• Given passage
# Gaggia gc 2000



## letni (Mar 24, 2012)

Hi everyone, at first,

i am really glad to be in a forum like that,

second, would you forgive me for my bad english, but i am italian









So, that's the item:

i bought a Gaggia gc 2000 in the 2003,

one week ago, i decided to disassembly all the machine to clean every part;

yesterday evening i was mount and wiring all, but

when i click on the button, the electricity goes off!!

i was searching som wiring diagram on internet, but nothing found.

Here i post a photo that you can understand wich Gaggia is.

I hope that somebody could help me.









Regards


----------



## letni (Mar 24, 2012)

i was attaching also the actual wiring

that is probabily wrong; could somebody help me?









http://dl.dropbox.com/u/52763788/actual%20with%20errors.png


----------



## xtermn9 (Mar 26, 2012)

today is your lucky day i own that gaggia. tell me what you want i will upload some snapshots. i need to fanny about with this phone but have done it before. i am a bit of a geezer whhen it comes to that but can do it


----------



## letni (Mar 24, 2012)

thank you soo much xtermn9,

so i need the photos of cables colors and position of the three buttons;

if you cound do also photos of all the wiring of the machine i would we thankful









if it's difficoult make snapshot, would be enough for me,

that you write the color connected to the buttons from left to right

of on/off button, vapor buttom, and coffee button


----------



## letni (Mar 24, 2012)

hi xtermn9, and sorry if i disturb here (i cannot write in private cause i have not 3 post yet)

i was not receiving snapshot: i don wanna put pressure on you, but it's 4 days that i am becaming crazy because of that coffee machine









if you would be so gentil to make that photos and write the color of buttons wiring i would be very glad.

thank you

letni


----------

• Excerpted data
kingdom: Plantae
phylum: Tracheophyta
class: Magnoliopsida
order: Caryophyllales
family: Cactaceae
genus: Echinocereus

• Given request
According to the Gaggia coffee machine thread, why couldn't letni send xtermn9 a private message?

• Solution for this task
letni did not yet have 3 posts.